What the task requires
Please give every row below again with "Picatinny" swapped for "Weaver" and everything else left unchanged. Leave the pictures out of your answer.

Exercise input

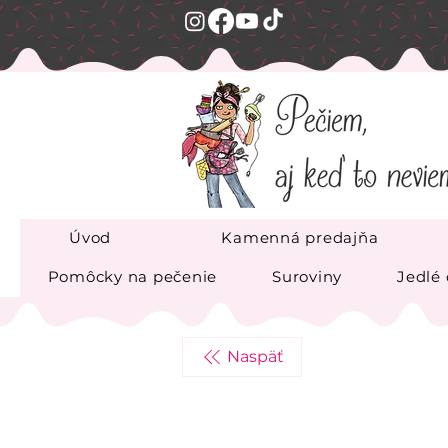
Úvod
Kamenná predajňa
Pomôcky na pečenie
Suroviny
Jedlé
Naspäť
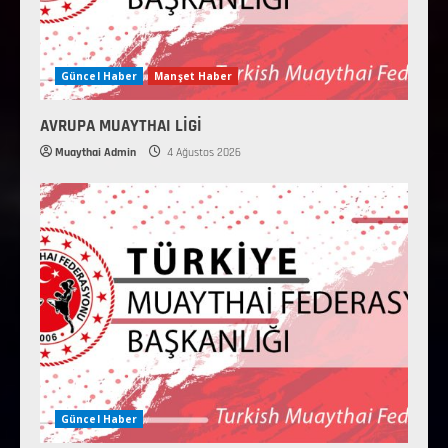
Güncel Haber
Manşet Haber
AVRUPA MUAYTHAI LİGİ
Muaythai Admin
4 Ağustos 2026
Güncel Haber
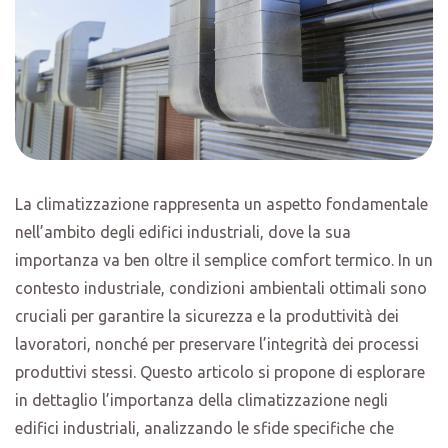
La climatizzazione rappresenta un aspetto fondamentale
nell’ambito degli edifici industriali, dove la sua
importanza va ben oltre il semplice comfort termico. In un
contesto industriale, condizioni ambientali ottimali sono
cruciali per garantire la sicurezza e la produttività dei
lavoratori, nonché per preservare l’integrità dei processi
produttivi stessi. Questo articolo si propone di esplorare
in dettaglio l’importanza della climatizzazione negli
edifici industriali, analizzando le sfide specifiche che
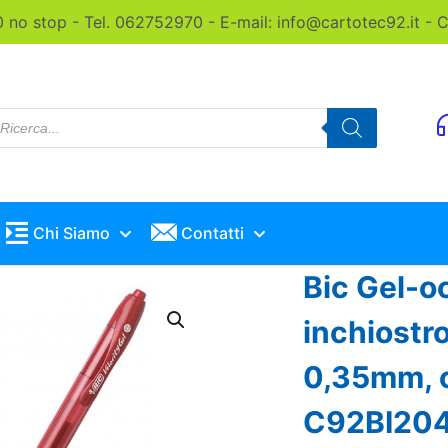
0 no stop - Tel. 062752970 - E-mail: info@cartotec92.it -
roducts
earch
Chi Siamo
Contatti
Bic Gel-o
inchiostro
0,35mm, c
C92BI20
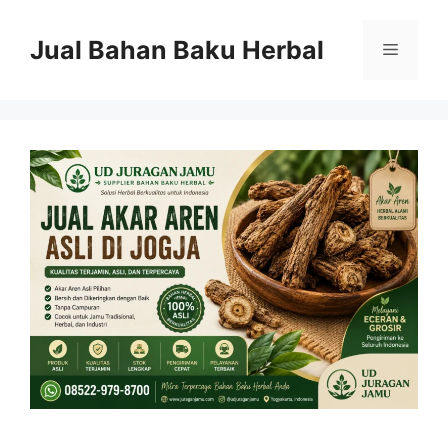
Langsung
ke
Jual Bahan Baku Herbal
Menu
isi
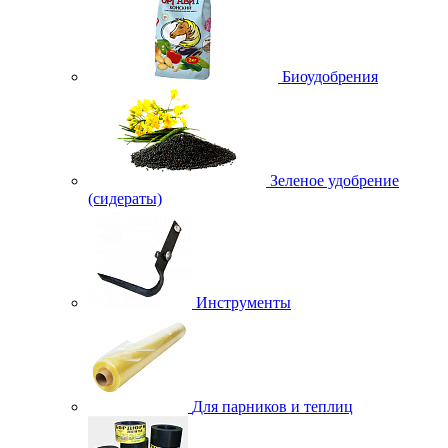
Биоудобрения
Зеленое удобрение
(сидераты)
Инструменты
Для парников и теплиц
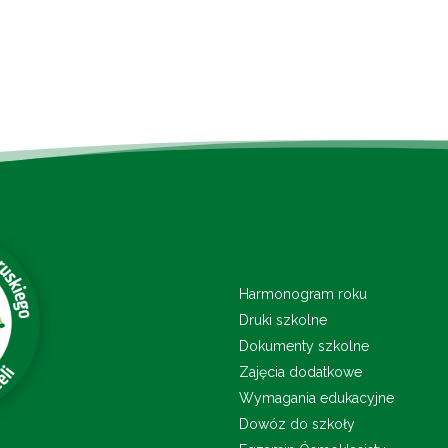
Harmonogram roku
Druki szkolne
Dokumenty szkolne
Zajęcia dodatkowe
Wymagania edukacyjne
Dowóz do szkoły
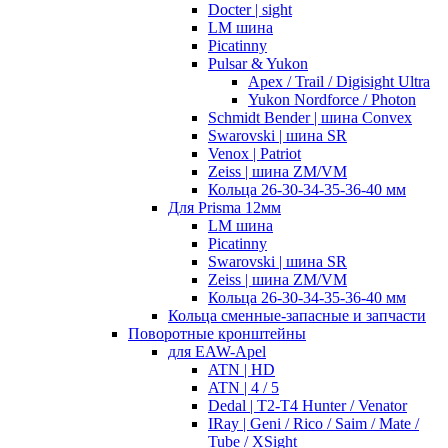
Docter | sight
LM шина
Picatinny
Pulsar & Yukon
Apex / Trail / Digisight Ultra
Yukon Nordforce / Photon
Schmidt Bender | шина Convex
Swarovski | шина SR
Venox | Patriot
Zeiss | шина ZM/VM
Кольца 26-30-34-35-36-40 мм
Для Prisma 12мм
LM шина
Picatinny
Swarovski | шина SR
Zeiss | шина ZM/VM
Кольца 26-30-34-35-36-40 мм
Кольца сменные-запасные и запчасти
Поворотные кронштейны
для EAW-Apel
ATN | HD
ATN | 4 / 5
Dedal | T2-T4 Hunter / Venator
IRay | Geni / Rico / Saim / Mate /
Tube / XSight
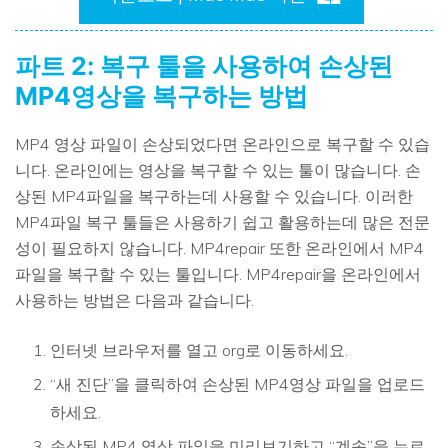
파트 2: 복구 툴을 사용하여 손상된
MP4영상을 복구하는 방법
MP4 영상 파일이 손상되었다면 온라인으로 복구할 수 있습
니다. 온라인에는 영상을 복구할 수 있는 툴이 많습니다. 손
상된 MP4파일을 복구하는데 사용할 수 있습니다. 이러한
MP4파일 복구 툴들은 사용하기 쉽고 활용하는데 많은 전문
성이 필요하지 않습니다. MP4repair 또한 온라인에서 MP4
파일을 복구할 수 있는 툴입니다. MP4repair을 온라인에서
사용하는 방법은 다음과 같습니다.
인터넷 브라우저를 열고 org로 이동하세요.
“새 진단”을 클릭하여 손상된 MP4영상 파일을 업로드
하세요.
손상된 MP4 영상 파일을 미리보기하고 “계속”을 누르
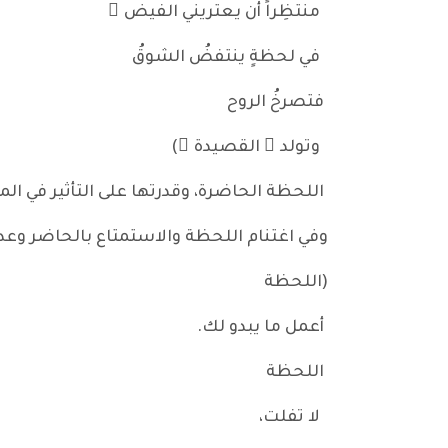
منتظِراً أن يعتريني الفيض ُ
في لحظةٍ ينتفضُ الشوقُ
فتصرخُ الروح
وتولد ُ القصيدة ُ)
اللحظة الحاضرة، وقدرتها على التأثير في ا
وفي اغتنام اللحظة والاستمتاع بالحاضر وعدم ال
(اللحظة
أعمل ما يبدو لك.
اللحظة
لا تفلت،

Task solution
Úvod
Kamenná predajňa
Pomôcky na pečenie
Suroviny
Jedlé
Naspäť
Güncel Haber
Manşet Haber
AVRUPA MUAYTHAI LİGİ
Muaythai Admin
4 Ağustos 2026
Güncel Haber
La climatizzazione rappresenta un aspetto fondamentale
nell’ambito degli edifici industriali, dove la sua
importanza va ben oltre il semplice comfort termico. In un
contesto industriale, condizioni ambientali ottimali sono
cruciali per garantire la sicurezza e la produttività dei
lavoratori, nonché per preservare l’integrità dei processi
produttivi stessi. Questo articolo si propone di esplorare
in dettaglio l’importanza della climatizzazione negli
edifici industriali, analizzando le sfide specifiche che
0 no stop - Tel. 062752970 - E-mail: info@cartotec92.it -
roducts
earch
Chi Siamo
Contatti
Bic Gel-o
inchiostro
0,35mm, c
C92BI20
Langsung
ke
Jual Bahan Baku Herbal
Menu
isi
Биоудобрения
Зеленое удобрение
(сидераты)
Инструменты
Для парников и теплиц
Harmonogram roku
Druki szkolne
Dokumenty szkolne
Zajęcia dodatkowe
Wymagania edukacyjne
Dowóz do szkoły
Docter | sight
LM шина
Weaver
Pulsar & Yukon
Apex / Trail / Digisight Ultra
Yukon Nordforce / Photon
Schmidt Bender | шина Convex
Swarovski | шина SR
Venox | Patriot
Zeiss | шина ZM/VM
Кольца 26-30-34-35-36-40 мм
Для Prisma 12мм
LM шина
Weaver
Swarovski | шина SR
Zeiss | шина ZM/VM
Кольца 26-30-34-35-36-40 мм
Кольца сменные-запасные и запчасти
Поворотные кронштейны
для EAW-Apel
ATN | HD
ATN | 4 / 5
Dedal | T2-T4 Hunter / Venator
IRay | Geni / Rico / Saim / Mate /
Tube / XSight
파트 2: 복구 툴을 사용하여 손상된
MP4영상을 복구하는 방법
MP4 영상 파일이 손상되었다면 온라인으로 복구할 수 있습
니다. 온라인에는 영상을 복구할 수 있는 툴이 많습니다. 손
상된 MP4파일을 복구하는데 사용할 수 있습니다. 이러한
MP4파일 복구 툴들은 사용하기 쉽고 활용하는데 많은 전문
성이 필요하지 않습니다. MP4repair 또한 온라인에서 MP4
파일을 복구할 수 있는 툴입니다. MP4repair을 온라인에서
사용하는 방법은 다음과 같습니다.
인터넷 브라우저를 열고 org로 이동하세요.
“새 진단”을 클릭하여 손상된 MP4영상 파일을 업로드
하세요.
손상된 MP4 영상 파일을 미리보기하고 “계속”을 누르
منتظِراً أن يعتريني الفيض ُ
في لحظةٍ ينتفضُ الشوقُ
فتصرخُ الروح
وتولد ُ القصيدة ُ)
اللحظة الحاضرة، وقدرتها على التأثير في ا
وفي اغتنام اللحظة والاستمتاع بالحاضر وعدم ال
(اللحظة
أعمل ما يبدو لك.
اللحظة
لا تفلت،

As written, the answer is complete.